The men said that after spending their entire adult lives defending themselves against the accusations of being attempted murderers, they were excited to put the officials who pinned that label on them on the defense.
“They’re in the drivers’ seat now,” Gelsomino said, referring to her clients. “It’s a powerful shift in dynamics.”
Lexi Bauer, a spokeswoman for the prosecutor’s office, said in a statement that the office does not have a policy of withholding evidence.
“The Cuyahoga County prosecutor’s office has prosecuted more than 200,000 cases since the Sutton and Phillips case was tried in 2006,” the statement said. “With so few cases overturned, it is abundantly clear that the Cuyahoga County prosecutor’s office operates in an exemplary manner in the prosecution of criminal cases.”
The federal filing comes after the men in November filed a lawsuit in Cuyahoga County Common Pleas Court asking a judge to declare the men wrongfully imprisoned. If successful, they each would be able to collect more than $56,000 for each year they spent behind bars.
Ohio Attorney General Dave Yost’s office has filed a response opposing the declaration, and the two sides are in negotiations.
A jury found Sutton, now 36, and Phillips, now 35, not guilty on Sept. 27, 2022, after a weeklong trial. Justin Herdman, the former U.S. attorney in Cleveland and now a lawyer at Jones Day, and Diane Menashe, then at the Columbus firm Ice Miller, represented the men for free.
Sutton, Phillips and two other men were arrested on May 29, 2006, after Lentz and Keane said they witnessed someone shooting from Sutton’s car into another car in heavy traffic on Woodland Avenue. Two men in the other car were shot in the head. They later survived.
The officers said they chased the car through the traffic until it stopped on a side street where the people inside bailed. Lentz said he chased Phillips and another man behind some houses when Phillips shot at him.
Police gathered no physical evidence that tied Sutton or Phillips to the crime. Prosecutors relied on the testimony of Lentz and Keane to convict Phillips and Sutton of attempted murder and other charges. The jury found the other two men arrested at the scene not guilty.
A judge sentenced Sutton and Phillips to spend a combined 138 years in prison.
The Ohio Public Defender’s Wrongful Conviction Project and the Ohio Innocence Project began investigating the men’s cases and discovered that there were two other Cleveland police officers who were at the scene. Their accounts of the shooting differed from those of Lentz and Keane.
One of the officers, Gregory Jones, wrote in a letter to Phillips that he told a prosecutor on the case what he saw, and the prosecutor elected not to call him as a witness. Jones was later fired after he was convicted of rape. He is serving a prison sentence.
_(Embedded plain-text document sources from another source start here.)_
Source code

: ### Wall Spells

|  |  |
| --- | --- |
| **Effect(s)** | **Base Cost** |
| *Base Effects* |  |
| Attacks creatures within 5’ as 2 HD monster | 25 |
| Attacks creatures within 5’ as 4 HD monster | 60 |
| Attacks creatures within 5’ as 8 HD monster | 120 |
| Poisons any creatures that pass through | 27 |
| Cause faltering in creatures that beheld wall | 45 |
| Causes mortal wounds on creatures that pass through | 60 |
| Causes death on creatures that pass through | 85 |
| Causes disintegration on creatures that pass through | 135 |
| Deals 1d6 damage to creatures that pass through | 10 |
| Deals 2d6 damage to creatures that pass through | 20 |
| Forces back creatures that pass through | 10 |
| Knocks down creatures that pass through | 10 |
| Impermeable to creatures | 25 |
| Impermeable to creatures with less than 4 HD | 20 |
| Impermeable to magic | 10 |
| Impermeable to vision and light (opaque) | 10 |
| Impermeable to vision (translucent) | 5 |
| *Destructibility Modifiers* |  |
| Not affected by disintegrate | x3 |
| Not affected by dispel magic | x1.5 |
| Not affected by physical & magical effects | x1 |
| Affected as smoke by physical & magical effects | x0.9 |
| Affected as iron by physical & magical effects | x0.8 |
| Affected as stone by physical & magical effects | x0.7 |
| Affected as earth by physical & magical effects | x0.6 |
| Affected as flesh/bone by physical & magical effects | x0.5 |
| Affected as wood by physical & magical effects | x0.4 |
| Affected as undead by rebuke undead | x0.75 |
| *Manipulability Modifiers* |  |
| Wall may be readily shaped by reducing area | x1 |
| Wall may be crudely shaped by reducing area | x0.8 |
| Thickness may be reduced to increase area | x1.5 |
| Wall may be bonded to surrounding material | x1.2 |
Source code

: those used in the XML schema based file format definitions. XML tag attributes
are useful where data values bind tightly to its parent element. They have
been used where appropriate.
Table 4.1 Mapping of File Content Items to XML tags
Both Jones and the other officer said they relayed their version of events to Hartman, the detective, who told them that a prosecutor said they didn’t need to file a report, the lawsuit claims.
The state never told defense attorneys in 2007 that any officer other than Lentz and Keane witnessed the shooting.
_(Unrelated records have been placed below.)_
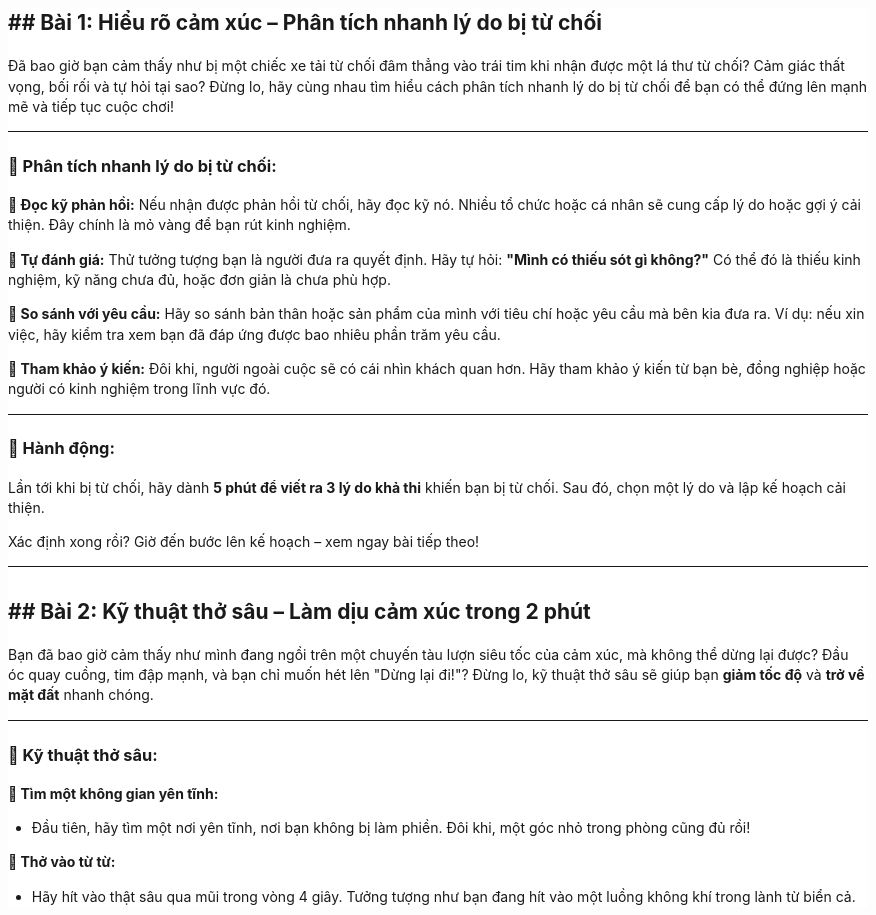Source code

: ## ## Bài 1: Hiểu rõ cảm xúc – Phân tích nhanh lý do bị từ chối

Đã bao giờ bạn cảm thấy như bị một chiếc xe tải từ chối đâm thẳng vào trái tim khi nhận được một lá thư từ chối? Cảm giác thất vọng, bối rối và tự hỏi tại sao? Đừng lo, hãy cùng nhau tìm hiểu cách phân tích nhanh lý do bị từ chối để bạn có thể đứng lên mạnh mẽ và tiếp tục cuộc chơi!

---

### 📌 Phân tích nhanh lý do bị từ chối:

**🔹 Đọc kỹ phản hồi:**
Nếu nhận được phản hồi từ chối, hãy đọc kỹ nó. Nhiều tổ chức hoặc cá nhân sẽ cung cấp lý do hoặc gợi ý cải thiện. Đây chính là mỏ vàng để bạn rút kinh nghiệm.

**🔹 Tự đánh giá:**
Thử tưởng tượng bạn là người đưa ra quyết định. Hãy tự hỏi: **"Mình có thiếu sót gì không?"** Có thể đó là thiếu kinh nghiệm, kỹ năng chưa đủ, hoặc đơn giản là chưa phù hợp.

**🔹 So sánh với yêu cầu:**
Hãy so sánh bản thân hoặc sản phẩm của mình với tiêu chí hoặc yêu cầu mà bên kia đưa ra. Ví dụ: nếu xin việc, hãy kiểm tra xem bạn đã đáp ứng được bao nhiêu phần trăm yêu cầu.

**🔹 Tham khảo ý kiến:**
Đôi khi, người ngoài cuộc sẽ có cái nhìn khách quan hơn. Hãy tham khảo ý kiến từ bạn bè, đồng nghiệp hoặc người có kinh nghiệm trong lĩnh vực đó.

---

### 🚀 Hành động:

Lần tới khi bị từ chối, hãy dành **5 phút để viết ra 3 lý do khả thi** khiến bạn bị từ chối. Sau đó, chọn một lý do và lập kế hoạch cải thiện.

Xác định xong rồi? Giờ đến bước lên kế hoạch – xem ngay bài tiếp theo!

---
## ## Bài 2: Kỹ thuật thở sâu – Làm dịu cảm xúc trong 2 phút  

Bạn đã bao giờ cảm thấy như mình đang ngồi trên một chuyến tàu lượn siêu tốc của cảm xúc, mà không thể dừng lại được? Đầu óc quay cuồng, tim đập mạnh, và bạn chỉ muốn hét lên "Dừng lại đi!"? Đừng lo, kỹ thuật thở sâu sẽ giúp bạn **giảm tốc độ** và **trở về mặt đất** nhanh chóng.  

---

### 📌 Kỹ thuật thở sâu:  

**🔹 Tìm một không gian yên tĩnh:**
- Đầu tiên, hãy tìm một nơi yên tĩnh, nơi bạn không bị làm phiền. Đôi khi, một góc nhỏ trong phòng cũng đủ rồi!

**🔹 Thở vào từ từ:**
- Hãy hít vào thật sâu qua mũi trong vòng 4 giây. Tưởng tượng như bạn đang hít vào một luồng không khí trong lành từ biển cả.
Defense attorneys say the men’s convictions are among several that courts have overturned since the 1970s. The issue, the attorneys say, stems from Cleveland police and county prosecutors withholding evidence that called someone’s guilt into question.
The men’s lawsuit pointed to a 1973 Cleveland police policy that quoted a letter from then-Prosecutor John T. Corrigan. The policy said that police and prosecutors were required to hand over to defense attorneys evidence favorable to a defendant, but written police reports and statements from witnesses or potential witnesses to state agents were exempt from that policy.
The 6th U.S. Circuit Court of Appeals in 2019, in another wrongful conviction case, ruled that a jury could find that the policy led to constitutional violations.